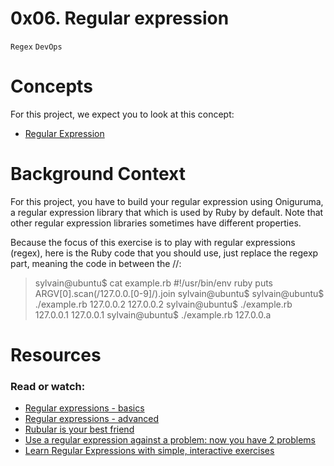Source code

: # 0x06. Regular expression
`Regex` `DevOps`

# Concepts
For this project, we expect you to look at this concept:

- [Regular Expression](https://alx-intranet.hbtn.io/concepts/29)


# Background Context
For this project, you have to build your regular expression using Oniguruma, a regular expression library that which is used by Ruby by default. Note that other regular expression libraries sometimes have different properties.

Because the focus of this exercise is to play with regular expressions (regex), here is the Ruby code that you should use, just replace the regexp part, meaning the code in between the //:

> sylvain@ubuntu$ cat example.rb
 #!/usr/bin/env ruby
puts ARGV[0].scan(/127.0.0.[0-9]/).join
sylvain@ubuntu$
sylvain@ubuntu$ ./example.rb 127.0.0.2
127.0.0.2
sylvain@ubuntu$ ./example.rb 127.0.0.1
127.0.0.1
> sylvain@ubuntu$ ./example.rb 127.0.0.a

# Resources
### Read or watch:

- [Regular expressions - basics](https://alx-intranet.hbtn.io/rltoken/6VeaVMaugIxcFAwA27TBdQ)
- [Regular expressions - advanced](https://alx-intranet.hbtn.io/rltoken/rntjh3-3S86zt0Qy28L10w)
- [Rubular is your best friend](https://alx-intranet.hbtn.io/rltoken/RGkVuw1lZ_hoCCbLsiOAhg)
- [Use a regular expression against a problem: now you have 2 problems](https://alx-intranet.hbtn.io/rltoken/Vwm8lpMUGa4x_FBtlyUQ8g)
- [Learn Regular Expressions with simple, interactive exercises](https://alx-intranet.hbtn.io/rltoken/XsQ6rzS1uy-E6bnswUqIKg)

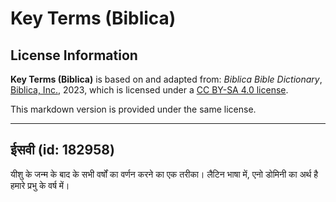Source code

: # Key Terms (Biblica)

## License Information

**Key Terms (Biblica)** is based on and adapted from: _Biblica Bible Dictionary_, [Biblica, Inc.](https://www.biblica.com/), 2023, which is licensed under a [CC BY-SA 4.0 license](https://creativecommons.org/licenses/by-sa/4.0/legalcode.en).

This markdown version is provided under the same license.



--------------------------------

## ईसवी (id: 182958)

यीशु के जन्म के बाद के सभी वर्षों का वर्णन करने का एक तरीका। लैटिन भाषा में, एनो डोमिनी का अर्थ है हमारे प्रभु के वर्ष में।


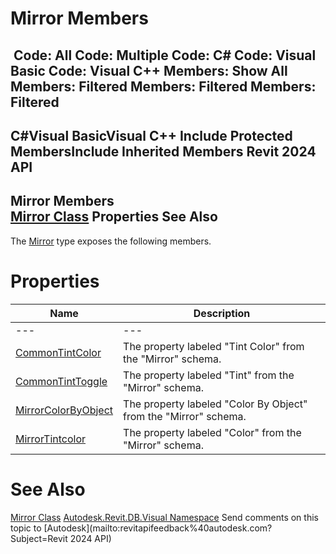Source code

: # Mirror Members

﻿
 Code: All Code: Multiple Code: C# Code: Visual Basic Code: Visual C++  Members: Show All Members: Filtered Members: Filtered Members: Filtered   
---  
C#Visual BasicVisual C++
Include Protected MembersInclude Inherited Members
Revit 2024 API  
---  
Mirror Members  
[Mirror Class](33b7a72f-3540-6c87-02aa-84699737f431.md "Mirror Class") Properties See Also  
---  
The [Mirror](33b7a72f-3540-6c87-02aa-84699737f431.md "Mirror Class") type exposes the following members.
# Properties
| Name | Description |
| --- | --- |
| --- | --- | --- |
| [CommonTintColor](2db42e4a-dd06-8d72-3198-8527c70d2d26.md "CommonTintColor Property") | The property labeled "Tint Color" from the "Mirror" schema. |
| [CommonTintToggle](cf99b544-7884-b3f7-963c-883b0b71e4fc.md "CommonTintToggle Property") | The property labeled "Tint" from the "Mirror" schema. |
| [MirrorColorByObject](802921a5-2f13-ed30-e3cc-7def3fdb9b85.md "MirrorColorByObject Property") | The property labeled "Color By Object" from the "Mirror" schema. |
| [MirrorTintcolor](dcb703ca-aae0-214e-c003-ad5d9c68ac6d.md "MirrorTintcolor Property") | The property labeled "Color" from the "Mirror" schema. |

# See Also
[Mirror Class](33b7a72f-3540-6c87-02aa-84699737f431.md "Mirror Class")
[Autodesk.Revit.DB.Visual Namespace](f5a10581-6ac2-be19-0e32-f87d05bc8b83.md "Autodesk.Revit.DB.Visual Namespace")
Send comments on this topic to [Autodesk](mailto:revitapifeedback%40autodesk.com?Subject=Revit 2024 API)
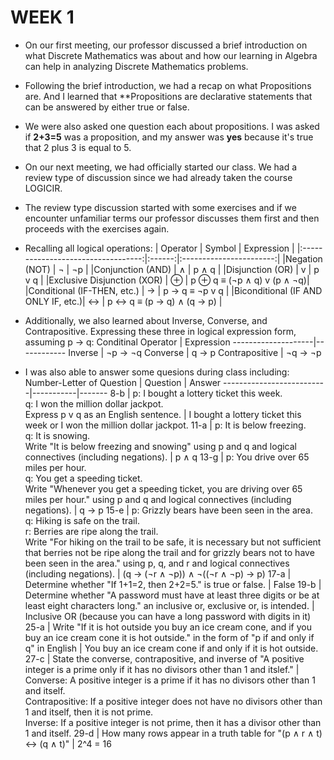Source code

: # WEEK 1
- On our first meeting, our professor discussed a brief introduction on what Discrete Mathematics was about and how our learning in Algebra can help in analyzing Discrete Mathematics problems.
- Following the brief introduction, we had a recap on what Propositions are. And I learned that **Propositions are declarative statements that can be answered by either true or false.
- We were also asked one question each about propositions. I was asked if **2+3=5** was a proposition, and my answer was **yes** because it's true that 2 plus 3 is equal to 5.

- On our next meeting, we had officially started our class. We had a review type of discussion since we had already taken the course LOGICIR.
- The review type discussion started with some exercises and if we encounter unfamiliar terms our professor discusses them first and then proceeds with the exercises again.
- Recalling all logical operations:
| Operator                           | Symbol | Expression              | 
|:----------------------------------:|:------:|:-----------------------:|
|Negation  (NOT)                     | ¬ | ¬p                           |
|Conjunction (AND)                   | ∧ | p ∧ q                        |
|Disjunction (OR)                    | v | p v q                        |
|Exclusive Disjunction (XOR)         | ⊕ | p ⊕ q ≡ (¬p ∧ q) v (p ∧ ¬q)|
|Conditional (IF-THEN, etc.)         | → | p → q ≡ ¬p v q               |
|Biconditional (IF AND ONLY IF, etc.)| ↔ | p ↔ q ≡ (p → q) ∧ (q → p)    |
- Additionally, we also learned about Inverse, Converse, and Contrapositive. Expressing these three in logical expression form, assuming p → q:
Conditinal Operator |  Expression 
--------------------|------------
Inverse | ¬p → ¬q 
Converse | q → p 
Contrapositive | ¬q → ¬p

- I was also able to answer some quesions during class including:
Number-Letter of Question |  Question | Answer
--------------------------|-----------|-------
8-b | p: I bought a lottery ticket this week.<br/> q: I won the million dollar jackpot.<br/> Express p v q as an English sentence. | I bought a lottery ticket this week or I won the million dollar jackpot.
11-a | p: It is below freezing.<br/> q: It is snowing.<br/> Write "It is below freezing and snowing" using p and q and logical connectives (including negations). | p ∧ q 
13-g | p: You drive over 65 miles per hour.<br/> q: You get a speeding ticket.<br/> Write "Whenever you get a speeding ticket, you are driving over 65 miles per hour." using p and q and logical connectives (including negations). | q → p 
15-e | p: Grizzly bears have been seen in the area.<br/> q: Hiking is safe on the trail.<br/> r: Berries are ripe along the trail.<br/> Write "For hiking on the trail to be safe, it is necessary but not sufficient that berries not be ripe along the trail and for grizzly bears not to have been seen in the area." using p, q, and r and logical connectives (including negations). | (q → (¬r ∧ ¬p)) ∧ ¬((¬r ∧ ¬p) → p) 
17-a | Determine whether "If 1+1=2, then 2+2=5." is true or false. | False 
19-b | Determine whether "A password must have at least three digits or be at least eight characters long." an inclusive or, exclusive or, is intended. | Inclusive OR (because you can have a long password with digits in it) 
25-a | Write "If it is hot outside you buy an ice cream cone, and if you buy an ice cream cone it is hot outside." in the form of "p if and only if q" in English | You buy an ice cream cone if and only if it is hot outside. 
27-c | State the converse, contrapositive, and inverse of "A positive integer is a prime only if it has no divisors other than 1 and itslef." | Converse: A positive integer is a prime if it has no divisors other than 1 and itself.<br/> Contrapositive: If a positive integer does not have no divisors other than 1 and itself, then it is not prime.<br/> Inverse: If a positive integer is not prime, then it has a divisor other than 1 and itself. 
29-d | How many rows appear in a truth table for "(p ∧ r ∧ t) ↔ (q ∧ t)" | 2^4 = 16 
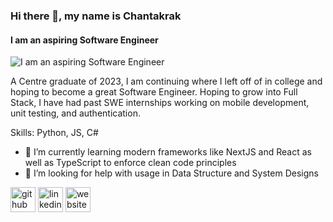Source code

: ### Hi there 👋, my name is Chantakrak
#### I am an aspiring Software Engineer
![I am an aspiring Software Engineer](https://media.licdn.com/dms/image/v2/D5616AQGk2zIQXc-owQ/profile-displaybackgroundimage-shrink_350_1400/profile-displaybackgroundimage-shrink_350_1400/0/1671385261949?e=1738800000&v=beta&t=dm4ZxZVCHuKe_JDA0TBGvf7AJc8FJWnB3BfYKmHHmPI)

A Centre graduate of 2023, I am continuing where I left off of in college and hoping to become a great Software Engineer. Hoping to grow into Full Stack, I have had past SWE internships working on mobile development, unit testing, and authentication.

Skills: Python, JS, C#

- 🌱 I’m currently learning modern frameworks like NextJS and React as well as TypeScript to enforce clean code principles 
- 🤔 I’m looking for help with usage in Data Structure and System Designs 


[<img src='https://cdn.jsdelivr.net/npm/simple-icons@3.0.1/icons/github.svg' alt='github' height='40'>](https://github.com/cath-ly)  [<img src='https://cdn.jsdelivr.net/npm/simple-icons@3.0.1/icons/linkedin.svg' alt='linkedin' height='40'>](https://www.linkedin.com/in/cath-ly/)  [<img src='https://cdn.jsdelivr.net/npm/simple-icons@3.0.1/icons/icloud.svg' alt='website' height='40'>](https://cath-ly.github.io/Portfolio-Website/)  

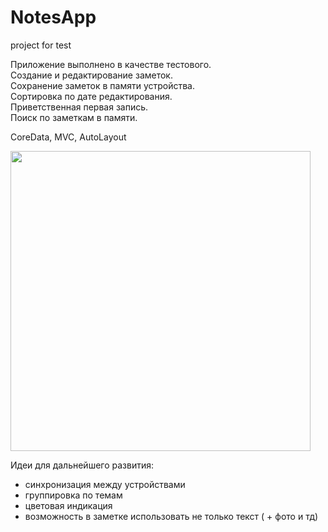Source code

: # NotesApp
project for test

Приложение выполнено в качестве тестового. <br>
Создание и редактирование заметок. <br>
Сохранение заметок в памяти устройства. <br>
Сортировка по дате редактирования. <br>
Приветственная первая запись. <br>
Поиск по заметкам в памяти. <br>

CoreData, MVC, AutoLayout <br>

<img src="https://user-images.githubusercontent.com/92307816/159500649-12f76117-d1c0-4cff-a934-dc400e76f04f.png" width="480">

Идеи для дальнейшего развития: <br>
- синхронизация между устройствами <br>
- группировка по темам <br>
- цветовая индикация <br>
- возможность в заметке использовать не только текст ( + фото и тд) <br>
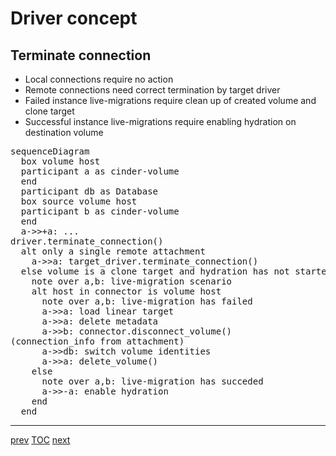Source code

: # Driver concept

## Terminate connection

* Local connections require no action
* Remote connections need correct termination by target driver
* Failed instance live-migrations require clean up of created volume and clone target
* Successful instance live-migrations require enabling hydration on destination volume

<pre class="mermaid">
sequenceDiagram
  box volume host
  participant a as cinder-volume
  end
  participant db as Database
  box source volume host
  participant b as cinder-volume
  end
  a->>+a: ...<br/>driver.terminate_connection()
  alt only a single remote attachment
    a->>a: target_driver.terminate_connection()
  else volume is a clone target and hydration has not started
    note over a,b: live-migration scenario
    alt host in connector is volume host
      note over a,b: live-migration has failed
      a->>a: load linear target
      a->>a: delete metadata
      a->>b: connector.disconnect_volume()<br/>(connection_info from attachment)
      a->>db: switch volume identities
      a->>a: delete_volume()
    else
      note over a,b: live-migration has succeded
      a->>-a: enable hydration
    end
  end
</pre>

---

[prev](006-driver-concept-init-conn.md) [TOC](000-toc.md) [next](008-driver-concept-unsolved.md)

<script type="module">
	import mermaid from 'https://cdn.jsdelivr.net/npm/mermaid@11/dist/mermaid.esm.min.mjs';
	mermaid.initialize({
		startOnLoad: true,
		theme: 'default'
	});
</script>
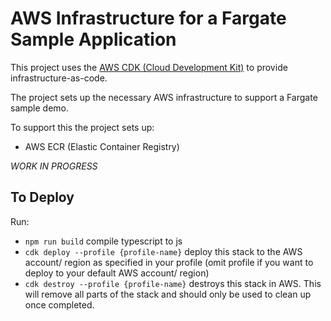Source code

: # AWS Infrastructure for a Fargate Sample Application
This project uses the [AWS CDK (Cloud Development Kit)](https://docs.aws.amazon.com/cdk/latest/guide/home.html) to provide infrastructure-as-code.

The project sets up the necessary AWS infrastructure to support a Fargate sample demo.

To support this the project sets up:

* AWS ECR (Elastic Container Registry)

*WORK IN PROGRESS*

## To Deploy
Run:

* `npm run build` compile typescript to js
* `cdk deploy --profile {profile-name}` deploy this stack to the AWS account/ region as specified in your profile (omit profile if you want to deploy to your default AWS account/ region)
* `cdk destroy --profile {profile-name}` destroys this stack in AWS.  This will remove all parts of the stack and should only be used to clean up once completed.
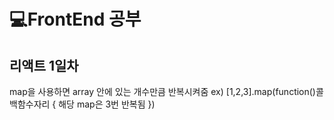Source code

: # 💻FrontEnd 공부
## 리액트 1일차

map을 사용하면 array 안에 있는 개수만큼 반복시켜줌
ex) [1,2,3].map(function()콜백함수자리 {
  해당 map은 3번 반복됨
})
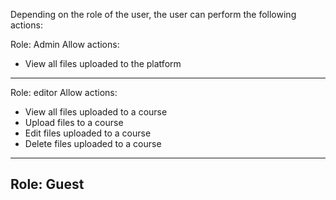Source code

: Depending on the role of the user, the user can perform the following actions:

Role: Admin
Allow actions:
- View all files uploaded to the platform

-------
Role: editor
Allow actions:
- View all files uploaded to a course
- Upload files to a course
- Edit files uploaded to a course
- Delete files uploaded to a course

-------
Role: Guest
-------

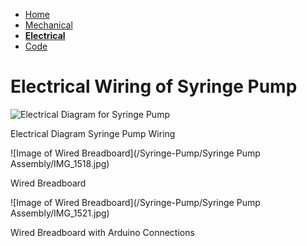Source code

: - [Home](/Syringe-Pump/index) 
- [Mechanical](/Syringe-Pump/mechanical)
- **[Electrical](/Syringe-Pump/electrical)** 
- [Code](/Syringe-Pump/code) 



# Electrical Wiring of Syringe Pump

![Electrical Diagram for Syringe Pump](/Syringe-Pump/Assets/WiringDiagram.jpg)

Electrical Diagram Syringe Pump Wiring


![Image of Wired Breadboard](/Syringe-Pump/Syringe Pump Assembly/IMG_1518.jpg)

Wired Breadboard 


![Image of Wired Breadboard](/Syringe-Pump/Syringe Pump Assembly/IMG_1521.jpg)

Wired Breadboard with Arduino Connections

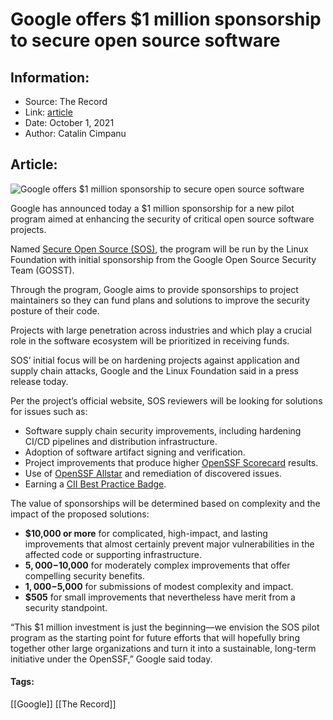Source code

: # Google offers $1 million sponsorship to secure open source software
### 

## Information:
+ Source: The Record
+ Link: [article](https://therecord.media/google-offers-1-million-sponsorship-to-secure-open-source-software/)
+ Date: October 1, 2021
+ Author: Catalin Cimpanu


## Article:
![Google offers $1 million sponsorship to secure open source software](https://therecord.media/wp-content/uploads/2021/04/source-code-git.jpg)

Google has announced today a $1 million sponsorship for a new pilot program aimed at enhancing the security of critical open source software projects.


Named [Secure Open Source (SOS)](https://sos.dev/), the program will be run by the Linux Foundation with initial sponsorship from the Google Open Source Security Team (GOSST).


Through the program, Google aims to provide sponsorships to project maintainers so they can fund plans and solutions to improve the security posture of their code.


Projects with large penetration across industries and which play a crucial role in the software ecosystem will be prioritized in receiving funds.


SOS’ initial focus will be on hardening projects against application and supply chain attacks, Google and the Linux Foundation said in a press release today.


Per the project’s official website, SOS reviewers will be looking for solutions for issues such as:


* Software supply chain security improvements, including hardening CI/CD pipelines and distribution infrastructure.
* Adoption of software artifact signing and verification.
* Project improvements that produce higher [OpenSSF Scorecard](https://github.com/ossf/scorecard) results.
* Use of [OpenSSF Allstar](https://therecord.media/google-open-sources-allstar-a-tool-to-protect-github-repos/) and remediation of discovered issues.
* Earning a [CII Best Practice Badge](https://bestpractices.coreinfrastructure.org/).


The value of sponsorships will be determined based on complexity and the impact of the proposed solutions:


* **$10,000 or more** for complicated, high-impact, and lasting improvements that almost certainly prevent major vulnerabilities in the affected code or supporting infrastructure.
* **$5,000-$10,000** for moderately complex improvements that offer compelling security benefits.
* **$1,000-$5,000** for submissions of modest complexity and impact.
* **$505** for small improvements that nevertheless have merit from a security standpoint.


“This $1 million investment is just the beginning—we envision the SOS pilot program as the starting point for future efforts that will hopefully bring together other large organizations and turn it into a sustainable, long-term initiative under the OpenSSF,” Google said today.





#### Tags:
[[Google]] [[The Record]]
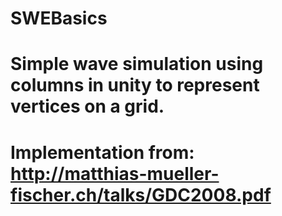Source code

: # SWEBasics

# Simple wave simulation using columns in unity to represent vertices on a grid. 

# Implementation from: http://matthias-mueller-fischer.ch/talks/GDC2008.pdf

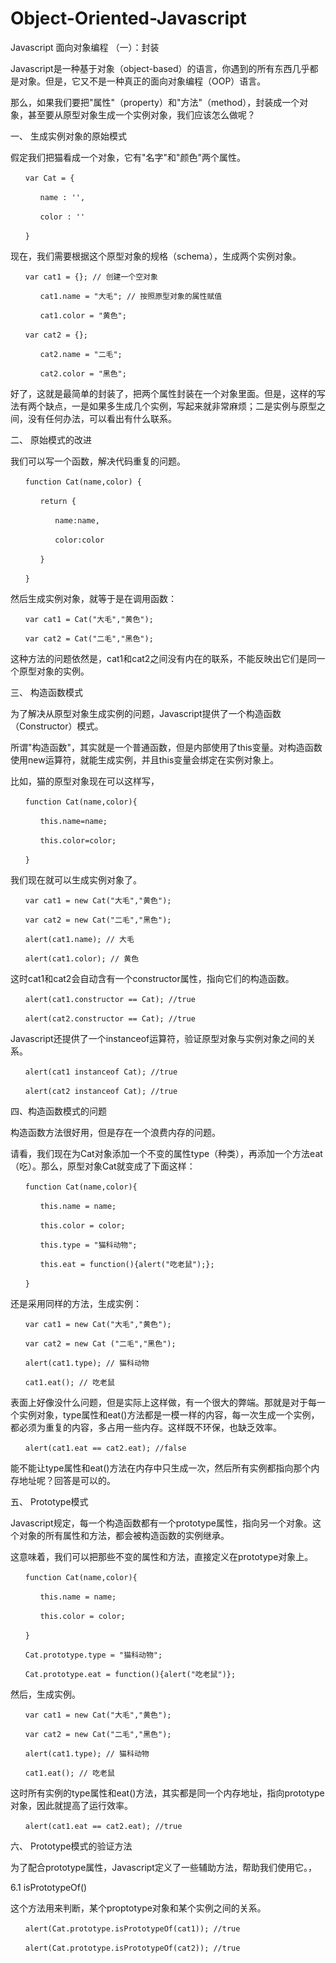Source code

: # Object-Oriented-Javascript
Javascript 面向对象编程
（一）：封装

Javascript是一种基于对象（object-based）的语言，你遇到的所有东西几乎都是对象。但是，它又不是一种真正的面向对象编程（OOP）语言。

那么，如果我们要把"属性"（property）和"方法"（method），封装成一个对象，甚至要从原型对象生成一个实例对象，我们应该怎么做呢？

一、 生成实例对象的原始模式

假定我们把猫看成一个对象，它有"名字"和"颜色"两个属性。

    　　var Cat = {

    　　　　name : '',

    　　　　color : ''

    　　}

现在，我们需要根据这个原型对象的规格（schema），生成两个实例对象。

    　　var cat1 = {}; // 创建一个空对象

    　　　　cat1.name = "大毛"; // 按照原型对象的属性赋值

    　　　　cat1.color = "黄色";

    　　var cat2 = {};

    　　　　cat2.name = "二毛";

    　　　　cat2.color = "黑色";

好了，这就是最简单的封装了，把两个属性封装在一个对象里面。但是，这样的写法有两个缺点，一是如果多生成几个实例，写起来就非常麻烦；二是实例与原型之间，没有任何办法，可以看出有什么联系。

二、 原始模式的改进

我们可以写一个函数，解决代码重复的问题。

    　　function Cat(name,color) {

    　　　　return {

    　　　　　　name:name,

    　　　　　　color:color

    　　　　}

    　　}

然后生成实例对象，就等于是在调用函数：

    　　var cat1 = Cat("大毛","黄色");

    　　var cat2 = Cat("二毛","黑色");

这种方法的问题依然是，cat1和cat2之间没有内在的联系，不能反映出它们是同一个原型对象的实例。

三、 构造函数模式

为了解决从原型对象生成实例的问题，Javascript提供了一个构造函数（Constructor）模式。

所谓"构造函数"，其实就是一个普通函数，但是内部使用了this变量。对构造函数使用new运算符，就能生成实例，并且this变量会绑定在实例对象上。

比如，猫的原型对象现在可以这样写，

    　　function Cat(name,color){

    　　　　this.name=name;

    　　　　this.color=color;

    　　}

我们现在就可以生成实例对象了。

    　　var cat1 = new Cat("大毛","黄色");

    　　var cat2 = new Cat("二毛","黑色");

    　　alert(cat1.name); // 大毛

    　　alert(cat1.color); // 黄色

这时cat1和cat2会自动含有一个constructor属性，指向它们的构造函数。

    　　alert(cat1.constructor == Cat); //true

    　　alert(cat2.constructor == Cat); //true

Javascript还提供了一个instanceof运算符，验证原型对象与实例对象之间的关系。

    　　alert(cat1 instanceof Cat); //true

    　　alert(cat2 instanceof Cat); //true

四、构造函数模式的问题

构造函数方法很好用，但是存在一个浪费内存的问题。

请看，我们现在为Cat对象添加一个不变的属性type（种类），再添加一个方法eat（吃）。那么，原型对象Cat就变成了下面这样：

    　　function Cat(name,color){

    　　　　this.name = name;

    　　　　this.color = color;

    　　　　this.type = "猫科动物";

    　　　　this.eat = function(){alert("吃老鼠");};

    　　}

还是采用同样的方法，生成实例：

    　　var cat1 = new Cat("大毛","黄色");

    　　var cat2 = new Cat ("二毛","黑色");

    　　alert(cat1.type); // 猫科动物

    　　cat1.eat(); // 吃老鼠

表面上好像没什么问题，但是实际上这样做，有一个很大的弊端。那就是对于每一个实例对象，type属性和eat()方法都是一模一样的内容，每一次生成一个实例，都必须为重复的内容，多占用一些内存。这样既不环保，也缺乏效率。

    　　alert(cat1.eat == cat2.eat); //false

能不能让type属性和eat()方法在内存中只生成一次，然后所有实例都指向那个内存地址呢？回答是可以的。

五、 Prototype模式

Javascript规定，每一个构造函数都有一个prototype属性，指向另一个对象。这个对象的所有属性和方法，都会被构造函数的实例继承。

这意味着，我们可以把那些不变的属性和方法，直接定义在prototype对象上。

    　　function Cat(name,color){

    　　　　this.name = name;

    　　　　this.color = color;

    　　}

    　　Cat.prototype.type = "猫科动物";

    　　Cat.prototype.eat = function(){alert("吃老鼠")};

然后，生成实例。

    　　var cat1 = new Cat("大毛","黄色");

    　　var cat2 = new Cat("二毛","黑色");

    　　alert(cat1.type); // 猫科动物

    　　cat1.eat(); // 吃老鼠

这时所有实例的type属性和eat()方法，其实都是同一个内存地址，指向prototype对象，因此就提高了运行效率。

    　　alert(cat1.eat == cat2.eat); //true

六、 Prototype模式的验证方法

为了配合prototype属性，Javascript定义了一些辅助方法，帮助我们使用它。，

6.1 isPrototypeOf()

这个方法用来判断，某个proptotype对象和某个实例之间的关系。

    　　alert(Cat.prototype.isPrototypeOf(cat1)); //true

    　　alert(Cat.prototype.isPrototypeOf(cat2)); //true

===

(THE PROBLEM)
Copy out the lines in the entries from the line with "# Key Terms (Biblica)" to the line with "# Mirror Members", keeping both of those lines and leaving out the pictures.

(ANSWER FOR THE TASK)
: # Key Terms (Biblica)

## License Information

**Key Terms (Biblica)** is based on and adapted from: _Biblica Bible Dictionary_, [Biblica, Inc.](https://www.biblica.com/), 2023, which is licensed under a [CC BY-SA 4.0 license](https://creativecommons.org/licenses/by-sa/4.0/legalcode.en).

This markdown version is provided under the same license.



--------------------------------

## ईसवी (id: 182958)

यीशु के जन्म के बाद के सभी वर्षों का वर्णन करने का एक तरीका। लैटिन भाषा में, एनो डोमिनी का अर्थ है हमारे प्रभु के वर्ष में।


Source code

: # Mirror Members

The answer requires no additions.